Das Coronavirus hat einem Drogenboss aus Mexiko das Leben gekostet. Der Mann war bereits im Gefängnis, verstarb dann in einem Krankenhaus. Seine Taten suchen seinesgleichen.

  • Das Coronavirus hat weltweit schon viele Opfer gefordert.
  • Jetzt ist ein berüchtigter mexikanischer Drogenboss an den Folgen des Virus verstorben.
  • Die Brutalität seiner Taten suchen seinesgleichen. 

Jalisco - Das Coronavirus hat das Leben auf der ganzen Welt verändert. Kaum ein Land ist von der Pandemie verschont geblieben - auch viele Menschen sind an den Folgen des Virus bereits verstorben. Nun ist ein Mann dem Virus erlegen, der im Laufe seines Lebens für Angst und Schrecken gesorgt hat.

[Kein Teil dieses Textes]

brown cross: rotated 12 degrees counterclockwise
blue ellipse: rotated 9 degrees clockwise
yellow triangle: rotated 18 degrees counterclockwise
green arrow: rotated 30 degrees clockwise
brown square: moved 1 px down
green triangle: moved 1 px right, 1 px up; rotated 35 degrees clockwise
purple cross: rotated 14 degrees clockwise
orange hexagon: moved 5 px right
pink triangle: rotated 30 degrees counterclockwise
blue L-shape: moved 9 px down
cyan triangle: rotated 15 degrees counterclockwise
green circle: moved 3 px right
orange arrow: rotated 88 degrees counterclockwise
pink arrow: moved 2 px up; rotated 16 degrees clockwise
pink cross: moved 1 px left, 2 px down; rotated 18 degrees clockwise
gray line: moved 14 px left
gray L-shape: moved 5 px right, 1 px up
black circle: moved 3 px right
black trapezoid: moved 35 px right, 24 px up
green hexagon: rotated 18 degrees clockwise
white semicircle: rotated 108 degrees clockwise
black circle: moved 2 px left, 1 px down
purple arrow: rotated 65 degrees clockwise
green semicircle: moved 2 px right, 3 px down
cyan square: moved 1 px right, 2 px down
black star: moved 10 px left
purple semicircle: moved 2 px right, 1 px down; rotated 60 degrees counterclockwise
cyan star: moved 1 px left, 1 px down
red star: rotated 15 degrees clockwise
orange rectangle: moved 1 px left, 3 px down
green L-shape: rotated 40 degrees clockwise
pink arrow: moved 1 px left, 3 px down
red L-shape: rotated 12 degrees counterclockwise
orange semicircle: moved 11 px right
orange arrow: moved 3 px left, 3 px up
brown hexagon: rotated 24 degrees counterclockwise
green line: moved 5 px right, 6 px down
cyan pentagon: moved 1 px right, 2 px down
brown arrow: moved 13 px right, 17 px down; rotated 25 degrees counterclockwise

An den Folgen des Coronavirus: Mexikanischer Drogenboss stirbt

Moisés Escamilla May, einer der Chefs des gefürchteten Kartells Las Zetas in Mexiko, erlag im Krankenhaus der Lungenkrankheit Covid-19, wie am Montag (11. Mai) aus der Staatsanwaltschaft des Bundesstaats Jalisco verlautete. Der 45-jährige Drogenboss war in der vergangenen Woche vom Gefängnis in das Hospital verlegt worden. Die Taten des Mexikaners verschlagen einem die Sprache. Demnach soll er unter anderem wegen der Enthauptung von zwölf Menschen im südmexikanischen Bundesstaat Yucatán verteilt worden sein. 

Mexikanischer Drogenboss stirbt an Folgen von Corona: Seine Gang ist berüchtigt

Das Drogen-Kartell, für das der Verstorbene tätig war, ist für seine Brutalität bekannt. Demnach stehen sie dafür, ihre Feinde zu köpfen und zu zerstückeln. Moisés Escamilla May war im Jahr 2008 zusammen mit acht mutmaßlichen Komplizen in Cancún festgenommen worden. In der Urlaubsmetropole an der Karibik hatte er seine Operationsbasis.